Reconfiguring ServiceStore to a new datastore

By Max Ranzau

 

This article will help you change an environment from an existing RES Service Store database to a fresh new one. In my case I needed to spin up a fresh database to weed out an error which I did not want to import into my production environment, thus I needed a temporary disposable working servicestore without having to build one from scratch in my development environment. In other words, this operation allows you to switch your servicestore back and forth between several databases. There’s however a couple of things you’ll need before you start:

  • Current SA password for the SQL server
  • Current Catalog Services password as we don’t want to bother changing that everywhere
  1. First, start the Setup & Sync Tool, and go to setup |database in the menu.
  2. Do not touch the settings there, just hit the create button in the lower left.

  3. Fill everything out in the next wizard Note the password will not be your SA password pre-filled, it’s just a bunch of dots, you will have to know the SA pwd to continue here. Note to someone who would bother putting it in Uservoice: Password field should be blank.

  4. After successful authentication, name your new datastore:

  5. Size your database correctly. If this is just a dummy/scratch database, you can just leave it at the defaults. Otherwise if you’re importing a massive amount of stuff from buildingblocks, you’ll do well to size the DB accordingly.

  6. Enter the new SQL credentials. Note that even though you might already have an SQL user you’d like to use, the installer insists on creating a new one. This can be fixed later, so just enter something sensible and continue.

  7. If circumstances allow, re-use the current Catalog Services password as that will save you a boatload of configuration

  8. Hit, next, verify everything looks kosher then hit the Creat button. The wizard will now generate a new datastore with fresh new tables from scratch.

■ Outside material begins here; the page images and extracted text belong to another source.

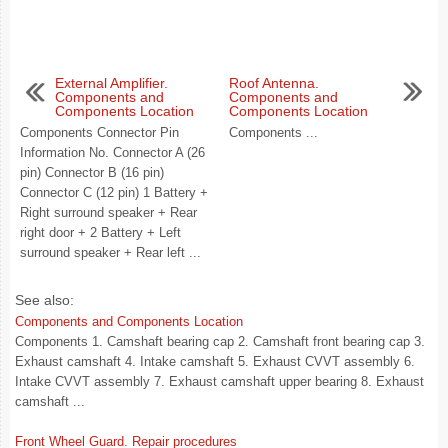
External Amplifier.
Roof Antenna.
Components and
Components and
Components Location
Components Location
Components Connector Pin
Components ...
Information No. Connector A (26
pin) Connector B (16 pin)
Connector C (12 pin) 1 Battery +
Right surround speaker + Rear
right door + 2 Battery + Left
surround speaker + Rear left ...
See also:
Components and Components Location
Components 1. Camshaft bearing cap 2. Camshaft front bearing cap 3.
Exhaust camshaft 4. Intake camshaft 5. Exhaust CVVT assembly 6.
Intake CVVT assembly 7. Exhaust camshaft upper bearing 8. Exhaust
camshaft ...
Front Wheel Guard. Repair procedures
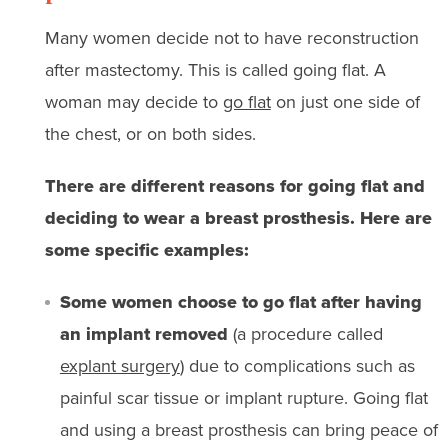
Many women decide not to have reconstruction
after mastectomy. This is called going flat. A
woman may decide to
go flat
on just one side of
the chest, or on both sides.
There are different reasons for going flat and
deciding to wear a breast prosthesis. Here are
some specific examples:
Some women choose to go flat after having
an implant removed
(a procedure called
explant surgery
) due to complications such as
painful scar tissue or implant rupture. Going flat
and using a breast prosthesis can bring peace of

  9. Once you hit Finish the Setup&Sync thingy will relaunch, pointing to the new, empty servicestore DB.
  10. If you’re just spinning up a temporary blank store to test something, you may want to re-use the SQL user from your previous database. This will save you even more reconfiguration hassle. First, you’ll want to hop into your SQL Management studio and give the old SQL user DBO permissions on the newly created database. Rightclick on the old SQL user, chose properties (1), go to the User Mapping section and checkmark the new database (2), then checkmark db_owner at the bottom (3)

  11. Go to your catalog server(s) and start regedit. Navigate to HKEY_LOCAL_MACHINE\SOFTWARE\RES\ITStore\Catalog Services and change the database name in the REG_SZ value DBName to the new database name
  12. Start the services snapin and bounce the service “RES ONE Service Store Catalog Services” aka RESOCS
  13. Go to your transaction engine(s) and change the REG_SZ DBname to the same name in HKEY_LOCAL_MACHINE\SOFTWARE\RES\ITStore\Transaction Engine
  14. While there, bounce the service “RES ONE Service Store Transaction Engine” aka RESOTE
  15. Fire up your browser and go to the store /management site. Once there you go to the burger menu, setup, datastore. Since we kept the SQL username and password the same, the only thing you will need to change is the database name as shown. The console will offer a dropdown showing all the databases available, including your new one.

  16. Once you’ve saved the changes, use the Test Connection to verify you’re good to go, then hit save. Note that you’ll be kicked out of the console for re-login, but since there are no security roles defined in the blank database, you’ll be able to log right back in, using your normal administrative account.

You are now running on a new fresh database with the 25 built-in 45 day eval licenses. The same process can be reversed to hop back to your original database if you should be so inclined. Do however remember in addition to run the Setup & Sync Tool, go to the Setup|Database, pointing it the correct database. Just because you change the web-interface to one datastore, the S&ST can still be pointing to another.

Overall, the advantage of this approach is that you do not have to change any additional servicestore components such as the mobile clients, website or windows clients as they’re all pointing to either the website or catalog servers, which haven’t changed.

A couple of closing notes: If you are using this approach to debug a ServiceStore database, where you need to restore the database ever so often to a previous backup, you are likely to run into the problem that db-restore takes forever. I’ll just sit there and wait for hell to freeze over, eventually failing because the datastore is in use. There is a easy way to get around this. WARNING: Use this only on a garbage ServiceStore datastore which you’re going to discard anyway.

  1. On the SQLserver housing the ServiceStore database you want to unlock, start a command prompt
  2. Start SQLCMD (should be in the path on a SQL box)
  3. Paste this in at the 1> prompt: ALTER DATABASE yourSSDBname SET OFFLINE WITH ROLLBACK IMMEDIATE
  4. Hit enter
  5. Type GO at the 2> prompt and hit enter again.

This will take a few moments, but is lightning fast compared to the alternative. It will produce output something like this: Nonqualified transactions are being rolled back. Estimated rollback completion: 0%. Nonqualified transactions are being rolled back. Estimated rollback completion: 100%.  Once complete the locked servicestore database is offline and you can restore it immediately.